The Top 5 KPIs to Consider When Measuring Your Campaign
When it comes to measuring marketing campaign performance or analysing customers in any business, below top 5 Key Performance Indicators (KPIs) needs to be used to strategically drive the business.
By Lucy Boyle.
Big data is projected to be a $53.4 billion industry in 2017. This is a huge spike from $10.2 billion in 2016. All this data can be interpreted and put to good use by measuring the right key performance indicators. KPIs should be the main influence for driving your business in one direction or the other. Here are five top KPIs that should be used as a measuring stick by any company regardless of industry.
- Customer Retention (or Churn) Rate
Improved profit margins are sure to follow if you focus on customer retention rate. Why is loyalty so important? One study in the retail industry found that 1% of customers can generate up to 40% of revenue.
Make customer loyalty an integral focus. This applies for both B2C and B2B sectors. The KPIs should include data that specifically explore customer engagement. This includes data that measures:
- Opt-in rate of loyalty programs
- Frequency of purchases among repeat customers
- Percentage of repeat customer spending vs first-time customer spending
It goes without saying that a good deal of resources should be catered towards retention. Offering customers incentives and dibs on limited-release products is a good way to foster loyalty.
You can also assign customers a profitability index score, which basically measures their purchasing history. Those with a high score are obviously the ones you need to invest your time in.
- Quality Index
What’s the general consensus of a particular product or service? Just because a certain item sells like hotcakes does not make it a campaign success. In fact, high sales can even hurt a company in the long run. What if the product was poorly received by consumers? If surveys and reviews indicate a general dissatisfaction, that can really hurt consumer trust. In turn, that hurts retention, which will drastically hurt your overall ROI.
It’s estimated that 14% of customers stops doing business with a company due to dissatisfaction with a product or service. While that’s not an exceptionally high percentage, it’s still a hefty chunk of high-quality consumers that you may lose forever.
KPIs should measure customer attitude for specific products and services. Use surveys to determine what they liked, didn’t liked, and how they would like to see the product improved in future iterations.
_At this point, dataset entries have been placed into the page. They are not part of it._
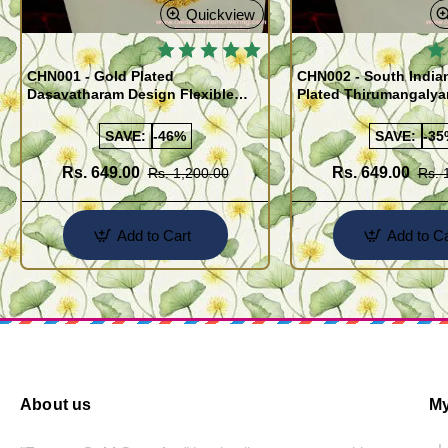
Quickview
🔥
CHN001 - Gold Plated
CHN002 - South India
Dasavatharam Design Flexible
Plated Thirumangaly
Cutting Daily Wear Imitation Chain
(Thali Saradu) Chain
SAVE:
-46%
SAVE:
-35
Rs. 649.00
Rs. 649.00
Rs. 1,200.00
Rs. 
Add to Cart
Add to Ca
About us
My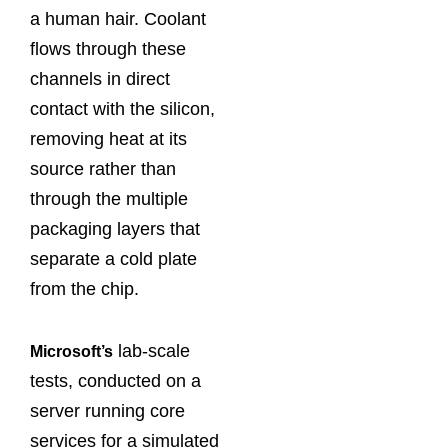
a human hair. Coolant
flows through these
channels in direct
contact with the silicon,
removing heat at its
source rather than
through the multiple
packaging layers that
separate a cold plate
from the chip.
lab-scale
Microsoft’s
tests, conducted on a
server running core
services for a simulated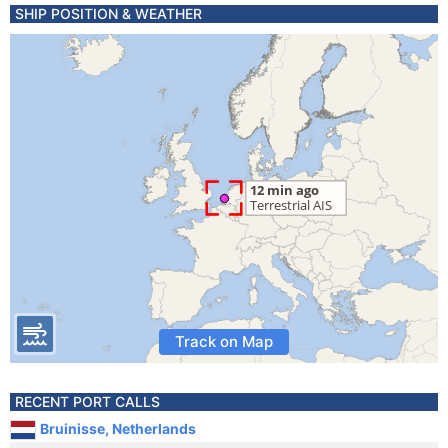
SHIP POSITION & WEATHER
Track on Map
RECENT PORT CALLS
Bruinisse, Netherlands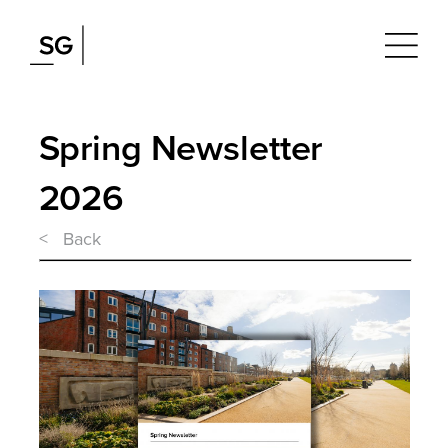
Spring Newsletter
2026
< Back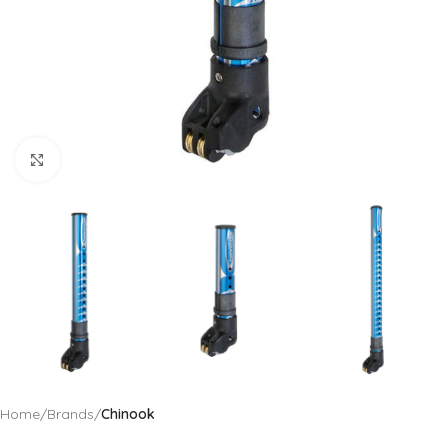
Click to enlarge
Home
Brands
Chinook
- Click-Through to Conversion Rate Ratio
Both click-through and conversion rates are common albeit general KPIs. You should, however, determine how much of those click-throughs are actually converting to sales. You can look further into multiple other KPIs from here. Of those that clicked the link but made no purchases, how far in the sales process did they get to? Once on your site, did they click on the company product, add an item to their cart, visit the FAQ page, etc.? How long was the average visit time on your site? Did longer time on the company site translate to a higher conversion rate?
- Traffic Source
KPIs should also measure where site traffic is coming from. How much is coming from organic traffic via keyword Google search? By comparison, how much is coming from paid ads? How about referrals from loyal social media followers? It’s important to have a breakdown of your traffic sources so you know where to allot the bulk of your efforts.
If traffic is mainly coming from engine searches, then you may want to invest more effort on SEO and keyword optimization for on-site content. If traffic is coming from referrals and affiliates, then you may want to invest in better incentives for brand advocates that produce high-quality user generated content.
- Social Media Response
A whole set of KPIs can be derived from your social media presence alone. You will have a separate set of KPIs for each social network your company is active in. Some examples include:
- Number of likes and shares for Facebook
- Number of views, comments, and thumb-up/thumbs-down ratio for YouTube videos
- The virality of company-related hashtags and retweets
- The number of responses from a discussion in LinkedIn Groups
- Engagement factor in a social media contest
- Number of views and drop-ins during a company livestream
Data-driven marketing is smart marketing. It’s taking your campaign in a direction based on trends indicated by the raw data. The KPIs tell a story regarding customer behavior and points the direction you should be taking your company in for long-term profit gains.